When the family moved to the farm outside of Elizabeth, Minnesota, about 1942, Ben worked for a local German farmer. They were both similarly bull-headed, and seemed to get along as a result.
He was energetic, the life of a party and everybody’s friend. He was generous to a fault and I can’t recall ever hearing him make mean remarks about anyone. To say that he had the usual bumps and bruises that most children experience is an understatement as some of his were very unusual, like playing William Tell with real arrows, experimenting with gun powder and matches and a few other “minor” mishaps! There was one time that Doug was trying to estimate how much kerosene was left in a can. He decided to to light the can, then threw the contents at this brother Ben, who was left with burns to his legs. He was tied up for the summer while he was healing.
When Ben was 17, he enlisted in the Navy. After training in San Diego, he was sent to Korea where he was a telegraph operator on shipboard. He worked below in the ship’s hold in a small, dark room where he was the sole occupant for days at a time, his only communications were the orders and ugly reports of the Korean conflict. This eventually took its toll and on the verge of a nervous breakdown, he was sent back to the U.S. While en route home, his brother Douglas, who was in the army in 1951 and 1952, was being sent to Korea. Ben and Doug managed to meet in Japan as, through “the powers that be”, they were allowed to visit after not seeing each other for several years.
The story is as follows. Doug was serving in the army in the 25th lightning division, liaison for the artillery. While in Tokyo in October, 1952, Doug was on leave in Japan. He spent his first day inquiring about Ben’s ship, the Destroyer, Shields. He was told that the ship was off the coast of Korea.
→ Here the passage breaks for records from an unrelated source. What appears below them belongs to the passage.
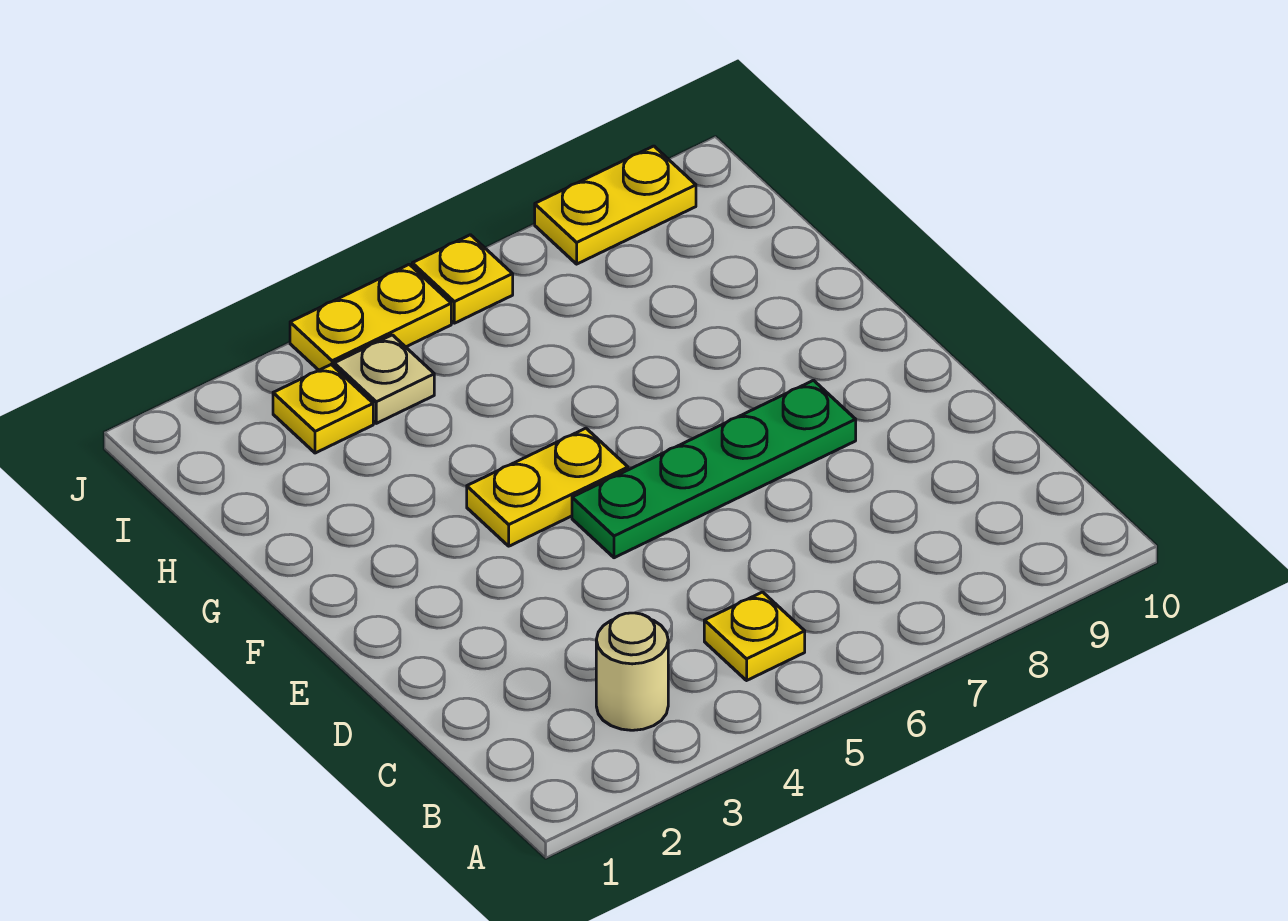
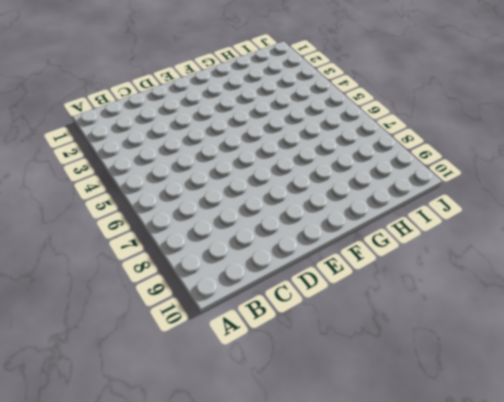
none -> tan round brick B3 level 1
none -> yellow plate B5 level 1

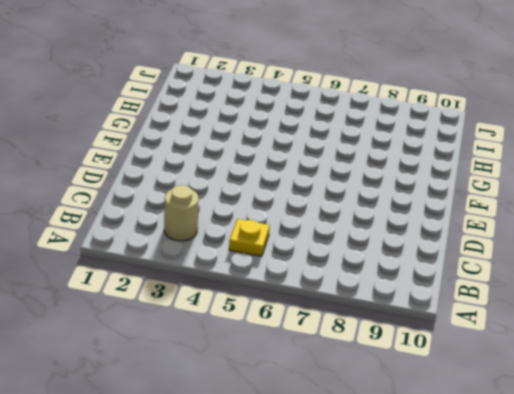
none -> green plate E5:E8 level 1
none -> yellow plate F4:F5 level 1

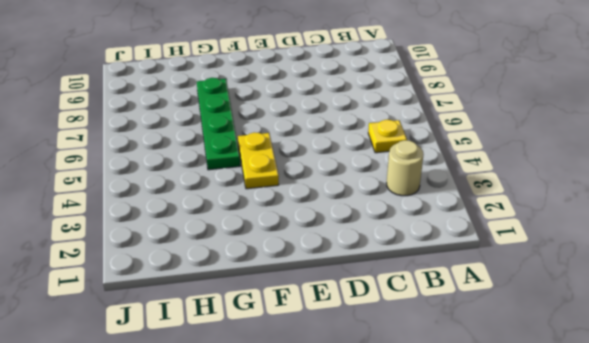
green plate G5:G8 level 1 -> green plate E5:E8 level 1
none -> yellow plate I3 level 1
none -> tan plate I4 level 1

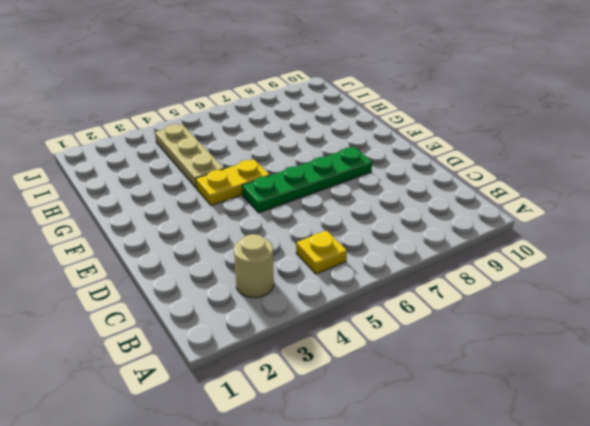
tan plate G4:I4 level 1 -> tan plate I4 level 1
none -> yellow plate I3 level 1
none -> yellow plate J4:J5 level 1

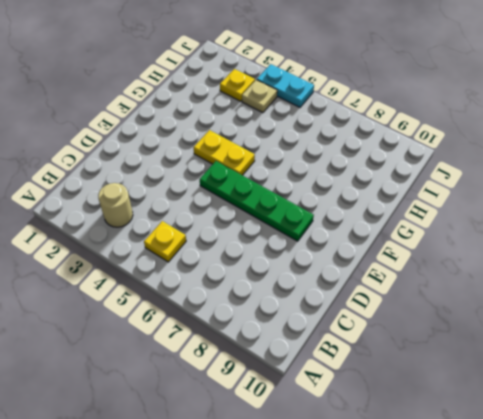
cyan plate J4:J5 level 1 -> yellow plate J4:J5 level 1
none -> yellow plate J6 level 1
none -> yellow plate J8:J9 level 1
His second day, he was helping an inebriated friend home from a bar, when he heard that the Shield was in port. It had taken a shell and was in for repairs. He and his Chicago buddy wandered down to the shipyard, where they found thousands of sailors milling about. A couple of staggering sailors walked by; Doug’s friend asked about the Squires, and the drunk sailor pointed off into the distance. Doug enquired if he knew Ben. Indeed, the sailors were buddies, and shortly thereafter the brothers ran into each other. They were given a special leave and spent the day together, shopping and visiting. As it turned out, they compared notes and realized that Ben’s destroyer had supplied covering fire for Doug and his troops. (Doug)
After Ben’s stint in the Navy, he reenlisted in the Air Force. He took part of his training at Biloxi, Miss. where he met and married Yvonne Deselle, May 15, 1955. In 1970, they adopted a baby boy, born January 31, 1970 and named him Marcus Benton. He was the apple of their eye until, lo and behold, along came some competition. They became the surprised parents of a baby girl, Danielle Lea, born February 13, 1974. Ben and Yvonne were stationed in Okinawa where the rainy, damp weather wreaked havoc with Yvonne’s rheumatism. She underwent several painful operations which helped temporarily but eventually she became quite crippled. When Ben’s 20 year stint was over, they moved to Glendale, AZ to be near a hospital that specialized in gold treatments which gave Yvonne some relief.
While in the service, Ben received his high school and college diplomas and also received a teaching degree. When they settled in Arizona, he started working for Motorola where he designed many of the new pieces of equipment and worked there until his battle with leukemia got the best of him.
Yvonne had a massive heart attack on July 29, 1988 so Ben became both father and mother to his teenagers. One of his most wonderful gifts was the arrival of his grandson, Jared Bennett, on July 8, 1989. Ben adored this little boy and I know that Jared made Ben’s painful days a lot brighter. After a valiant fight, Ben passed away July 11, 1996. He is sadly missed by all.